#### Input data ####

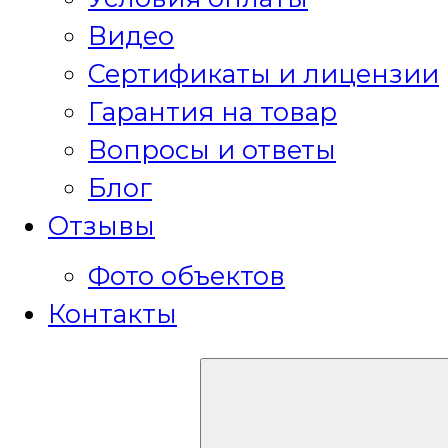
Видео
Сертификаты и лицензии
Гарантия на товар
Вопросы и ответы
Блог
Отзывы
Фото объектов
Контакты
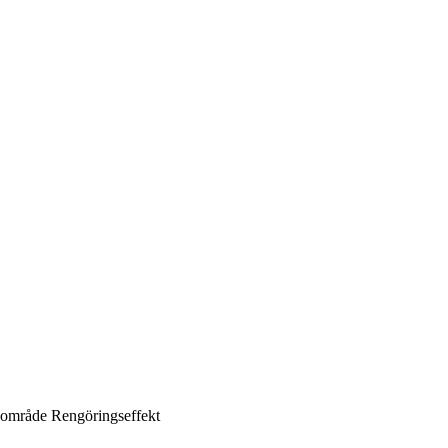
sområde
Rengöringseffekt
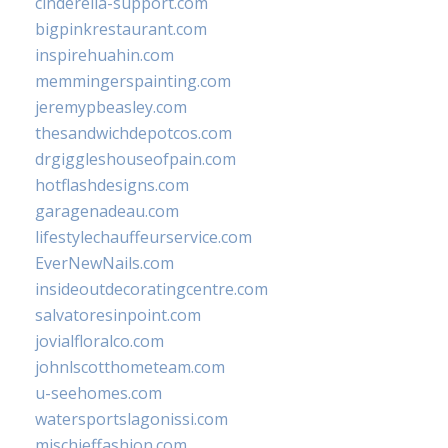
cinderella-support.com
bigpinkrestaurant.com
inspirehuahin.com
memmingerspainting.com
jeremypbeasley.com
thesandwichdepotcos.com
drgiggleshouseofpain.com
hotflashdesigns.com
garagenadeau.com
lifestylechauffeurservice.com
EverNewNails.com
insideoutdecoratingcentre.com
salvatoresinpoint.com
jovialfloralco.com
johnlscotthometeam.com
u-seehomes.com
watersportslagonissi.com
mischieffashion.com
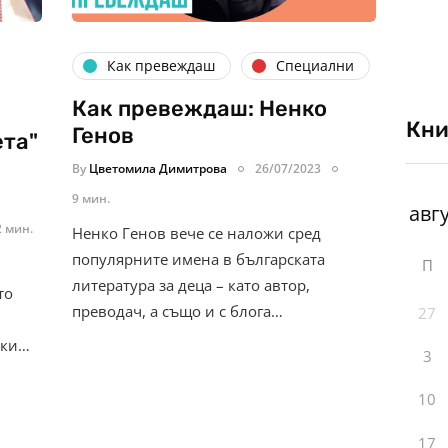
Как превеждаш
Специални
Как превеждаш: Ненко
Кни
Генов
ета"
By
Цветомила Димитрова
26/07/2023
9 мин.
2 мин.
Ненко Генов вече се наложи сред
популярните имена в българската
П
литература за деца – като автор,
то
преводач, а също и с блога…
27
ски…
3
10
17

####

▶ What the task requires
Would you copy the lines from the one holding "Rengöringseffekt" down to the last line of the material, both included, exactly and with nothing added, skipping the pictures?

▶ Response
Rengöringseffekt
cinderella-support.com
bigpinkrestaurant.com
inspirehuahin.com
memmingerspainting.com
jeremypbeasley.com
thesandwichdepotcos.com
drgiggleshouseofpain.com
hotflashdesigns.com
garagenadeau.com
lifestylechauffeurservice.com
EverNewNails.com
insideoutdecoratingcentre.com
salvatoresinpoint.com
jovialfloralco.com
johnlscotthometeam.com
u-seehomes.com
watersportslagonissi.com
mischieffashion.com
Как превеждаш
Специални
Как превеждаш: Ненко
Кни
Генов
ета"
By
Цветомила Димитрова
26/07/2023
9 мин.
2 мин.
Ненко Генов вече се наложи сред
популярните имена в българската
П
литература за деца – като автор,
то
преводач, а също и с блога…
27
ски…
3
10
17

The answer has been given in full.